The virus, technically known as SARS-CoV-2, causes the disease COVID-19.
Newly updated science on people not being able to spread the virus for up to three months “does not imply a person is immune to reinfection with SARS-CoV-2,” the health agency said in an Aug. 14 statement.
“The latest data simply suggests that retesting someone in the 3 months following initial infection is not necessary unless that person is exhibiting the symptoms of COVID-19 and the symptoms cannot be associated with another illness.”
The clarification referred to the CDC’s recently updated recommendations for when and for how long patients with the disease should quarantine.
CDC researchers wrote that people who have been in close contact with a COVID-19 patient should quarantine, unless they have had the disease themselves within the past three months.
“People who have tested positive for COVID-19 do not need to quarantine or get tested again for up to 3 months as long as they do not develop symptoms again,” researchers wrote on the agency’s website.
“People who develop symptoms again within 3 months of their first bout of COVID-19 may need to be tested again if there is no other cause identified for their symptoms,” they added.
Some believed the advice suggested people were immune to the CCP virus for three months after contracting the illness.
In the updated guidance, the health agency states that people with confirmed cases of the new disease should isolate for at least 10 days after beginning to show symptoms and until 24 hours after their fever subsides without the use of fever-reducing medicine.
“There have been more than 15 international and U.S.-based studies recently published looking at length of infection, duration of viral shed, asymptomatic spread, and risk of spread among various patient groups.

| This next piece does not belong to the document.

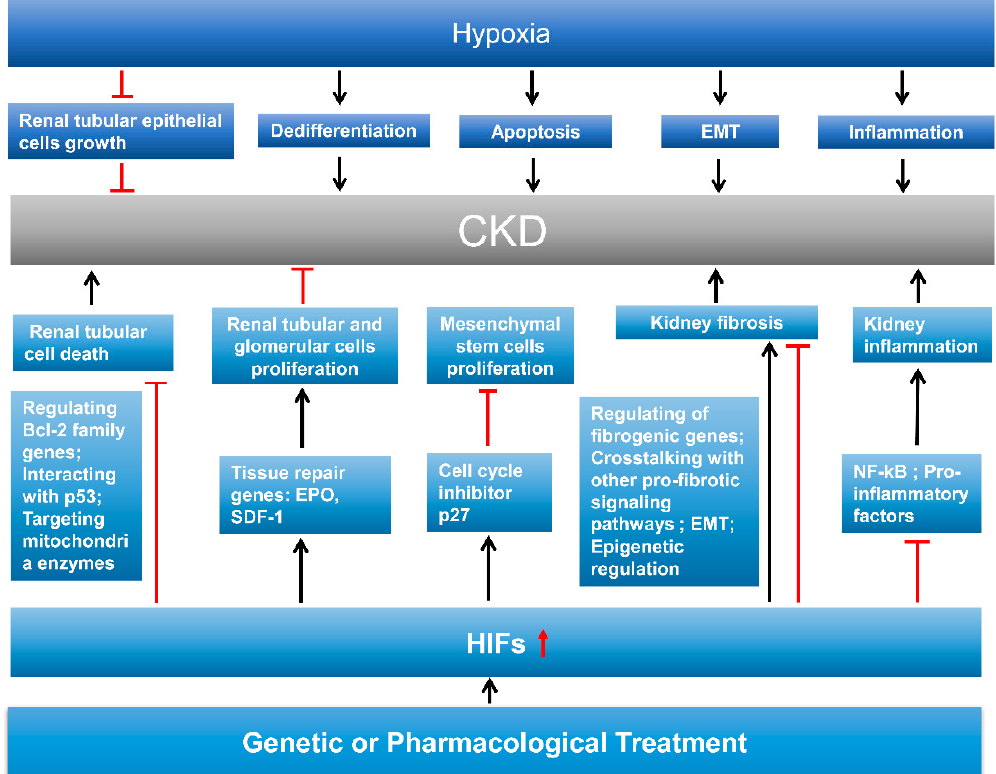
Figure 2. Role of hypoxia and HIF in kidney repair. Hypoxia accelerates the progression of CKD by inhibiting renal tubular epithelial cell growth and promoting dedifferentiation, apoptosis, EMT, and inflammation. Upregulation of HIFs by genetic or pharmacological treatment may (1) inhibit renal tubular cell death by regulating Bcl-2 family genes, interacting with p53, and/or targeting mitochondria enzymes; (2) promote renal tubular and glomerular cell proliferation by inducing tissue repair genes such as EPO and SDF-1 ; (3) inhibit mesenchymal stem cell proliferation by increasing the cell cycle inhibitor p27 expression; (4) promote or inhibit kidney fibrosis by regulating fibrogenic genes, cross-talking with other pro-fibrotic signaling pathways, EMT, and epigenetic regulation; and (5) inhibit kidney inflammation by reducing the expression of NF- κ B and pro-inflammatory factors. Abbreviations: epithelial-to-mesenchymal transition (EMT), chronic kidney disease (CKD), erythropoietin (EPO), stromal cell-derived factor-1 (SDF-1), and hypoxia-inducible factor (HIF).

Researchers have found that the amount of live virus in the nose and throat drops significantly soon after COVID-19 symptoms develop,” the CDC said.
“Additionally, the duration of infectiousness in most people with COVID-19 is no longer than 10 days after symptoms begin and no longer than 20 days in people with severe illness or those who are severely immunocompromised.”
COVID-19 is a disease that primarily affects the elderly and those with compromised immune systems. It causes symptoms in some patients, including loss of taste or smell, fever, and chills. Others show no symptoms or very light symptoms.
A small percentage of people with the disease die. In the United States, that percentage is well under 1 percent.
Researchers haven’t yet found whether patients who get the disease are then immune to it, and, if so, for how long the immunity lasts.
Dr. Scott Atlas, President Donald Trump’s new CCP virus adviser, said last month that emerging data “shows that people have immunity—even people that didn’t get the infection,” adding, “That’s probably due to this T cell immunity, which is present, and is now known to last for years.”
Atlas, speaking during an appearance on Fox News, pointed to research from Singapore and from Sweden’s Karolinska Institute. Researchers from the institute stated in a paper published in preprint on June 29 that many people with mild or asymptomatic cases of COVID-19 demonstrate T cell-mediated immunity to the CCP virus.
“T cells are a type of white blood cells that are specialized in recognizing virus-infected cells, and are an essential part of the immune system,” Marcus Buggert, assistant professor at the Center for Infectious Medicine at the institute and one of the paper’s authors, said in a statement.
“Advanced analyses have now enabled us to map in detail the T cell response during and after a COVID-19 infection. Our results indicate that roughly twice as many people have developed T cell immunity compared with those who we can detect antibodies in.”
Dr. Anthony Fauci, the director of the National Institute of Allergies and Infectious Diseases at the U.S. National Institutes of Health (NIH), said in the spring that it’s reasonable to assume “that when you have an antibody, you are protected against reinfection,” although that hasn’t been proven for the new coronavirus.
Last month, Fauci said in a discussion with Dr. Francis Collins, the NIH director, that it isn’t clear how long antibodies protect patients who contract the illness.
“We’re going to assume that there’s a degree of protection, but we have to assume that it’s going to be finite,” he said, adding that a CCP virus vaccine wouldn’t be like a measles vaccine, which typically confers immunity for life.